* **Selected text**:
##########

צילום: AP // Reunited. Hamas' political bureau chief Khaled Mashaal (left) and Prime Minister Ismail Haniyehduring Mashaal's first ever visit to Gaza two weeks ago.

The fire at the end of the tunnel

One month after Operation Pillar of Defense there is calm in Gaza; the heads of Hamas are emerging from their bunkers • The Hamas council will be electing a new leader, and Khaled Mashaal is fantasizing about heading the Palestinian Authority • Efforts to rearm the Strip are in full swing, experts believe, as Hamas prepares for the next clash.

The place: The Gaza Strip. The time: This week. Marwan Issa walks in the streets undisturbed, enjoying the winter sun. Nobody on the street accosts him; nobody is even aware that the man walking toward them is Ahmed Jabari’s replacement as the head of Hamas’ military wing. Unlike Ahmed Jabari, Hamas’ previous chief of staff who was killed by the Israeli Air Force at the beginning of Operation Pillar of Defense, Issa, 47, is a man of shadows. He compartmentalizes those closest to him, allows no photographs, gives no interviews. He is almost anonymous. Few people know what he looks like. Fewer still are permitted to meet with him. But Israel’s intelligence agencies know him well. He was imprisoned in Israel for five years.

Issa was Jabari’s right hand man. He commanded the “operations against the occupation and the settlements” in Gush Katif, was one of the leaders in the kidnapping of Israeli soldier Gilad Schalit and one of the only ones who knew where Schalit was being held captive in Gaza. He was also in on the deal in which Schalit was released. It is likely that he is already at the top of the IDF’s hit list, the next “dead man walking.” Issa knows that. He never stays in one place for more than a few hours, and he almost never comes home.

##########

(Dataset records)
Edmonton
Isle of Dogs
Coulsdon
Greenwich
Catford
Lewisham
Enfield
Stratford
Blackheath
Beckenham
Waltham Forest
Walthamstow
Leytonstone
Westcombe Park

##########

* **Activities**:
a: Switch "Catford" to "Hither Green" in the records and write out all their lines again, with nothing else changed.
b: Resume the article on Hamas in Gaza from the point where it stops.
The records are unrelated to the article on Hamas in Gaza.

* **Answers per task**:
a:
Edmonton
Isle of Dogs
Coulsdon
Greenwich
Hither Green
Lewisham
Enfield
Stratford
Blackheath
Beckenham
Waltham Forest
Walthamstow
Leytonstone
Westcombe Park

b:
But according to Arab sources, Hamas’ leadership has emerged from below ground for now. Almost exactly a month after the cease-fire took hold, they are no longer hiding in bunkers, and allow themselves to move relatively freely above ground. For them, this is the safest window of time. They are convinced that Israel will not act against them just now.

“I’m surprised at how quiet the sector is,” GOC Southern Command Tal Russo said a week after the operation ended. “The change is extreme and the deterrence is strong. Nothing like this ever happened in similar operations in the past.” A month later, it is still quiet. The cease-fire also passed its first test: several days after Russo made that statement, a Palestinian man approached the border fence near Khan Yunis and was shot to death by an IDF soldier. Hamas fired no rockets at the southern cities in response. It protested to its Egyptian patron, President Mohammed Morsi, complaining that Israel was violating the understandings that had been reached.

“Hamas is caught in a trap,” says Maj. Gen. (res.) Amos Yadlin, the former head of the IDF Military Intelligence Directorate. “It’s torn between the desire to control Gaza and jihadist ideology. On the one hand, its leaders have to be accountable to the residents over such things as jobs, commerce, health and sanitation. On the other hand, they are in trouble because when they restrain other organizations and tell them not to fire at Israel, they are doing the same thing Palestinian Authority President Mahmoud Abbas did to them — and they hated it. It’s the Palestinian version of [former prime minister Ariel Sharon’s statement] ‘Things you see from there, you don’t see from here.’”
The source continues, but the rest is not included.